Use the robots to your advantage!
Ramalama
Ramalama is a tool which is included on the developer experience images that makes managing and working with AI models on your local machine super easy and smoooth.
It can pull models from Huggingface, Ollama and other providers without extra configuration or hassle. By default it is pulling its models from the Ollama Model Registry, which you can find here: Ollama Model Registry.
Here are some example commands to run models:
ramalama pull llama3.1:8b
ramalama run llama3.1:8b
ramalama run deepseek-r1
If you want to pull a small Web-UI to use the model rather than the cli, use the serve
command that Ramalama provides out of the box. Like this:
ramalama serve deepseek-r1
If you are on a laptop or other computer with an unsupported CPU but have Vulkan acceleration available (e.g. an iGPU from a Ryzen APU) then you can use the Vulkan-accelerated image to serve models, like so:
ramalama --image=quay.io/ramalama/vulkan:latest --ngl 999 run llama3.2:3b
It will automatically pull down the needed image and all model files that are needed.

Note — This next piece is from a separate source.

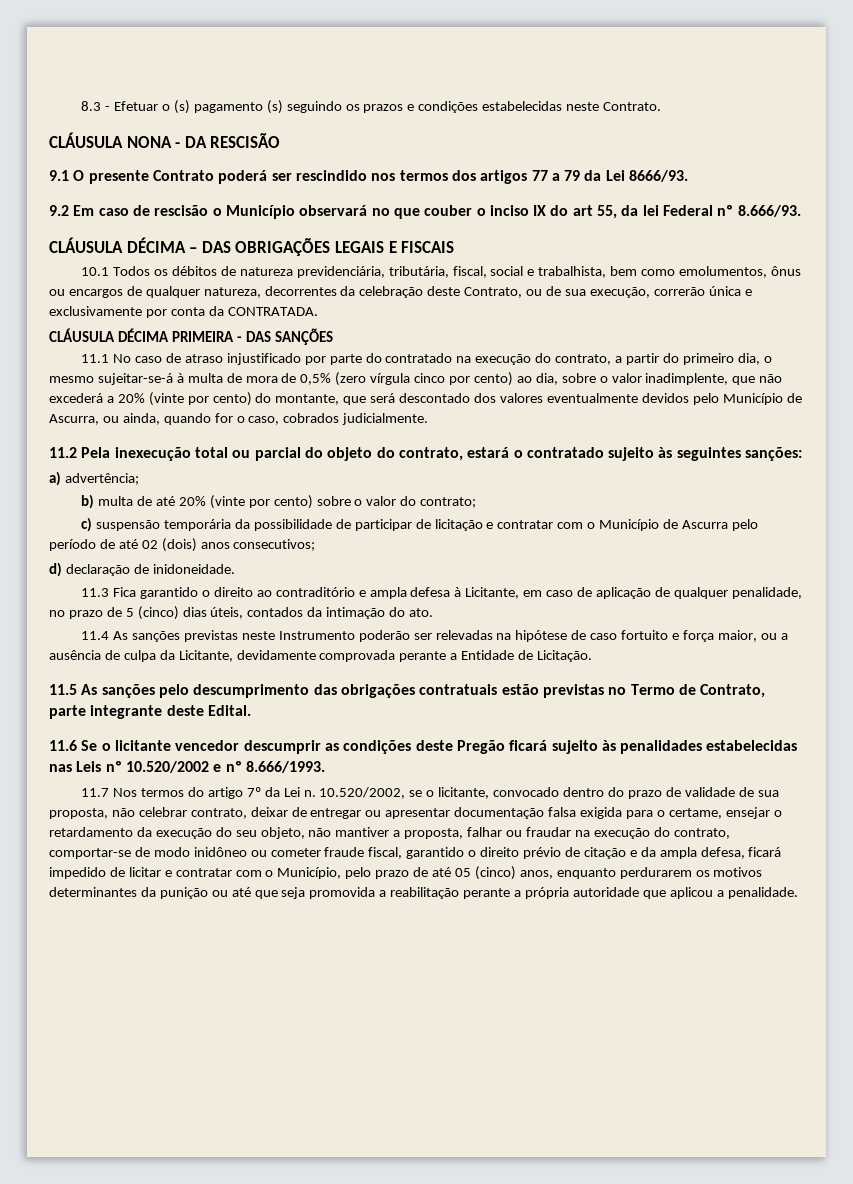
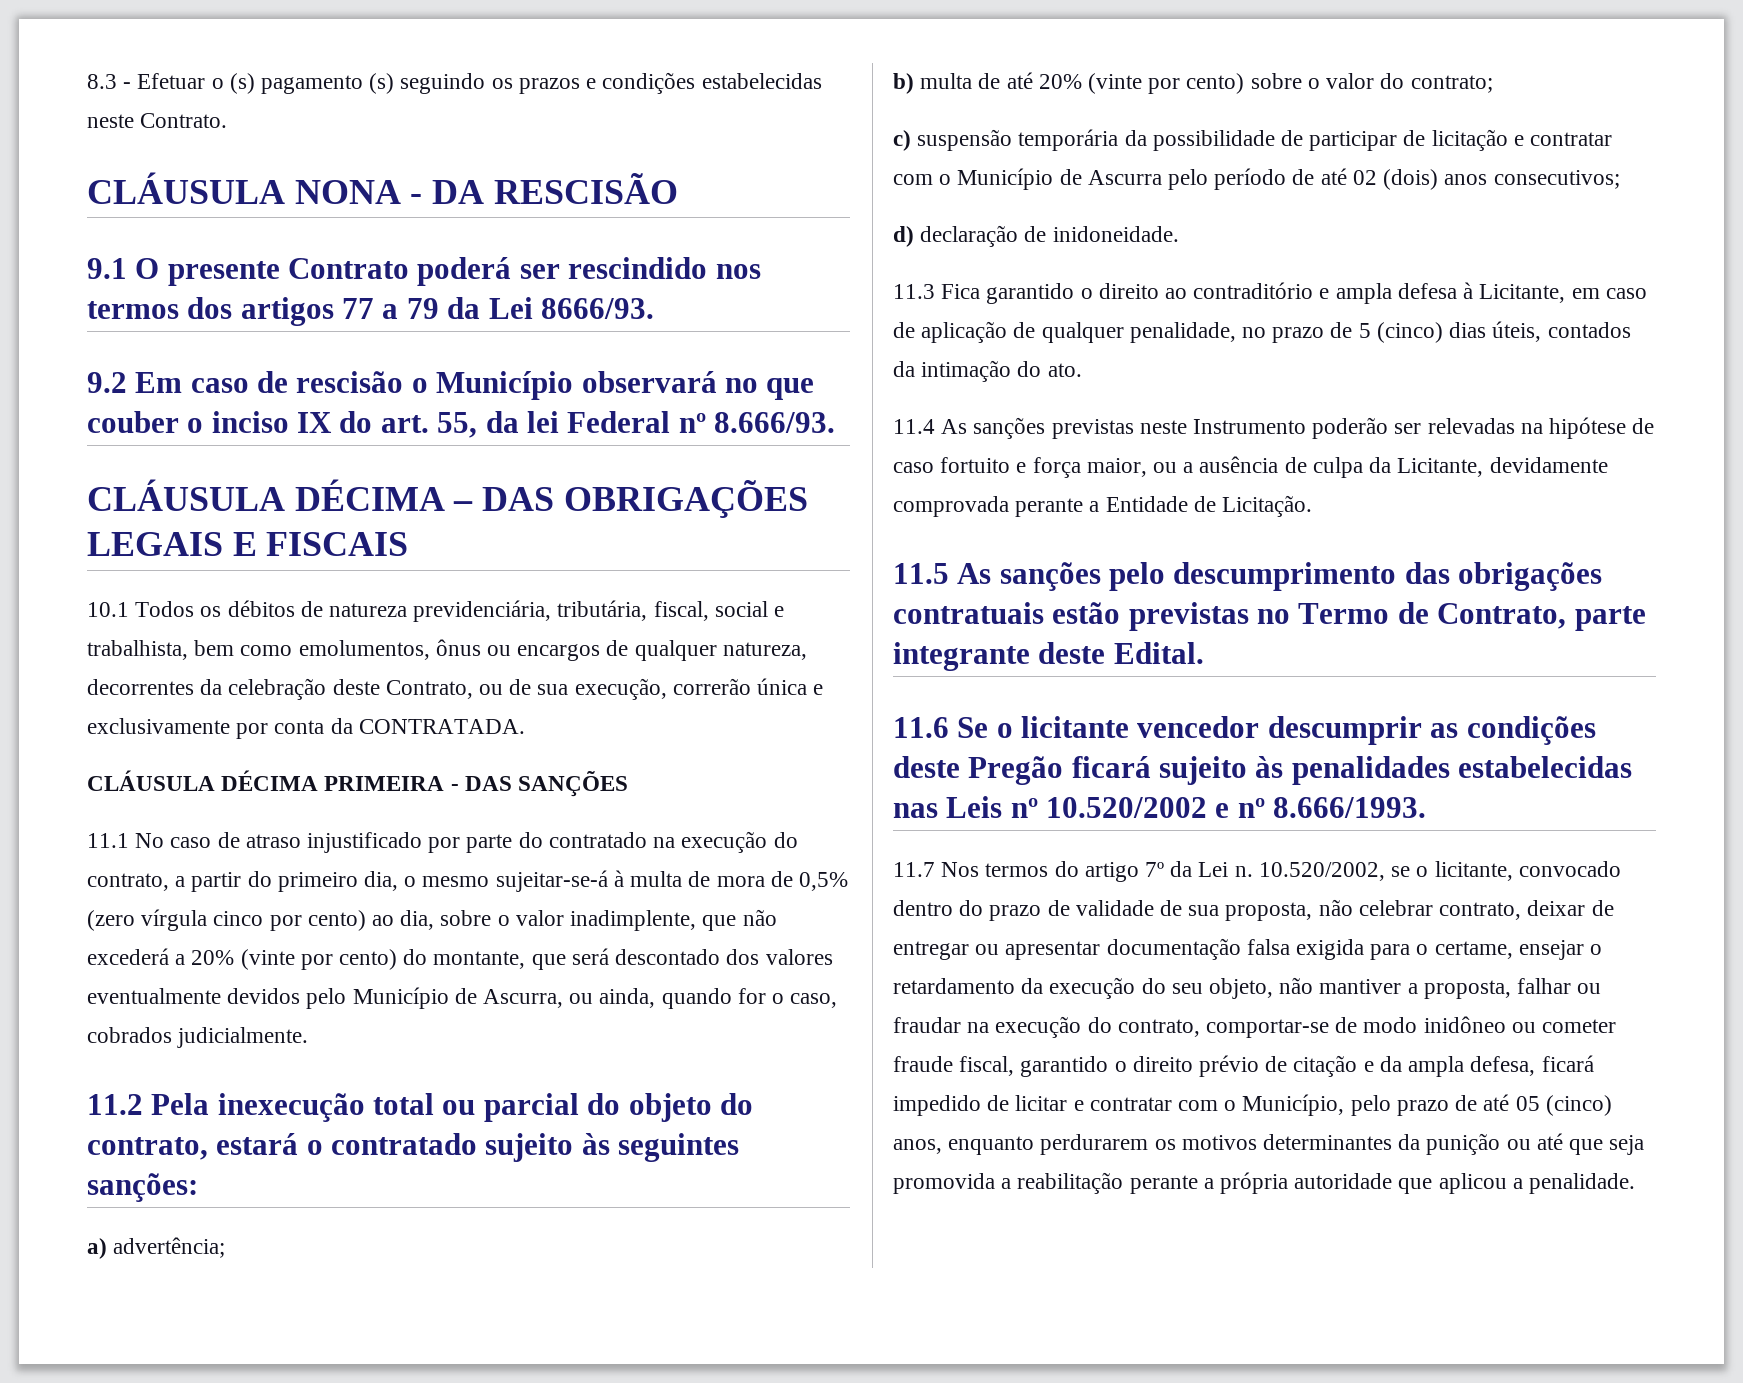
[572,205,593,216] art -> [380,415,429,433] art.

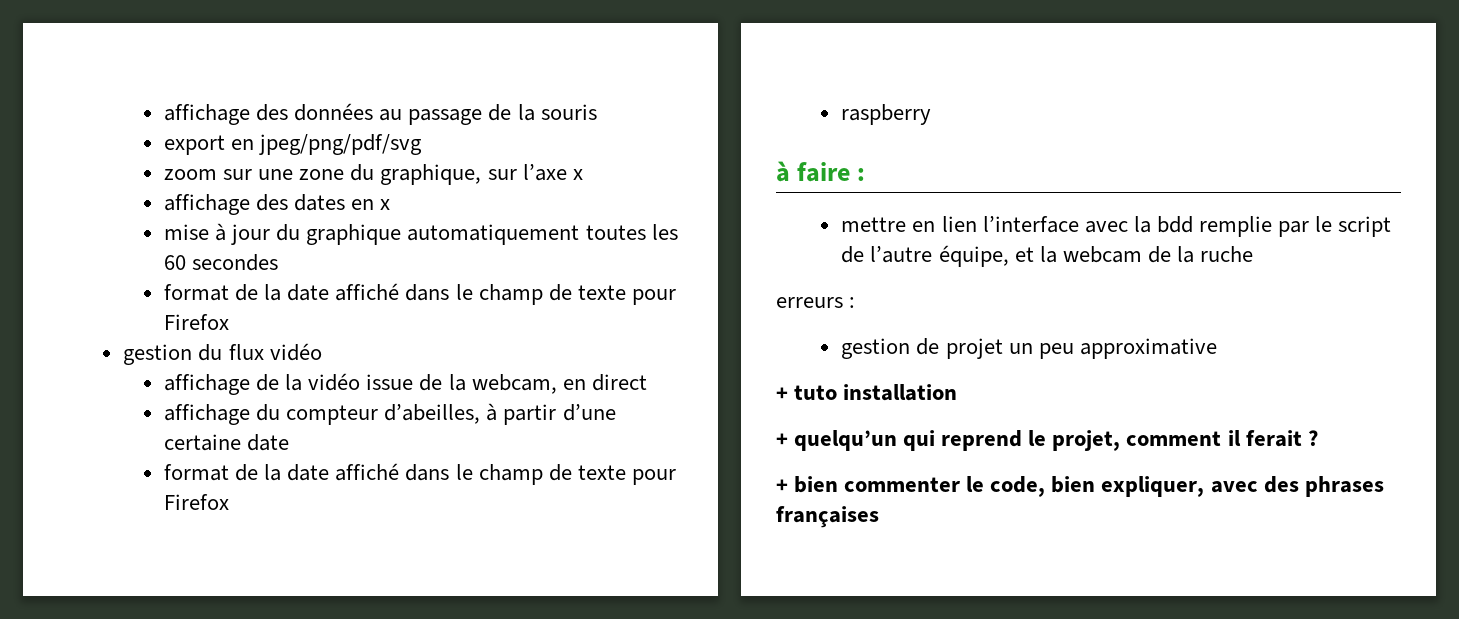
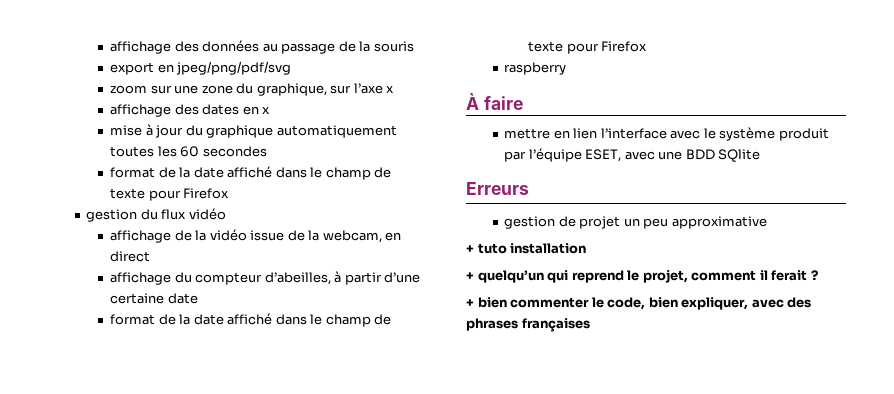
[776,161,790,182] à -> [466,93,479,110] À
[857,168,866,181] : -> (523, 103) none
[1133,216,1392,237] [841,245,1254,267] [776,297,856,308] la bdd remplie par le script de l’autre équipe, et la webcam de la ruche // erreurs : -> [703,127,829,141] [504,148,761,162] [466,182,529,195] le système produit par l’équipe ESET, avec une BDD SQlite // Erreurs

Models and OCI images of runners are stored in your local podman storage, like the rest of your container images.
aurora ~> podman images
REPOSITORY TAG IMAGE ID CREATED SIZE
registry.fedoraproject.org/fedora latest 9f3411e5c4ba 10 days ago 330 MB
quay.io/admiller/ramalama-fedora rocm-42 79126d1c9dbd 3 weeks ago 7.87 GB
quay.io/ramalama/rocm latest 9ec451829443 4 weeks ago 7.71 GB
quay.io/ramalama/vulkan latest db288c77cab0 5 weeks ago 1.07 GB
Alpaca
To get a more graphical experience managing and interacting with your models, you can use the graphical client Alpaca It is running an embedded Ollama engine and features a beautiful graphical interface to answer your most burning questions.
To have proper AMD GPU Acceleration support, install the com.jeffser.Alpaca.Plugins.AMD
plugin via the CLI
(flatpak install com.jeffser.Alpaca.Plugins.AMD
) or from Discover by searching for it. This addon requires a compatible ROCM AMD GPU, like a 7900 XTX or Radeon 6900 XT.
Ollama
This part is heavily based on the guide from Bluefin which is found here.
Ollama can also be used if preferred. It integrates very well with many programs and plugins in popular IDEs and code editors like Zed, IntelliJ IDEA or VSCode using Continue.dev.
To run the ollama container on a Nvidia machine using Aurora, you first have to configure the nvidia container runtime like so:
sudo nvidia-ctk runtime configure --runtime=docker
sudo systemctl restart docker
Choose a folder where you would like to store docker-compose.yml
file which is holding your Ollama Container configuration.
Create a compose file with the following configuration:
services:
ollama:
image: ollama/ollama
container_name: ollama
restart: unless-stopped
ports:
- 11434:11434
volumes:
- ./ollama_v:/root/.ollama
deploy:
resources:
reservations:
devices:
- capabilities:
- gpu
For folks rocking a supported ROCM AMD GPU, you can this compose file to get you started:
services:
ollama:
image: ollama/ollama:rocm
container_name: ollama
restart: unless-stopped
devices:
- /dev/kfd
- /dev/dri
volumes:
- ./ollama_v:/root/.ollama
ports:
- "11434:11434"
Then run docker compose up -d
while being inside the folder in your terminal. You should now have a accelerated Ollama server running on your local machine.
The endpoint on which you can connect to Ollama is located at http://localhost:11434
.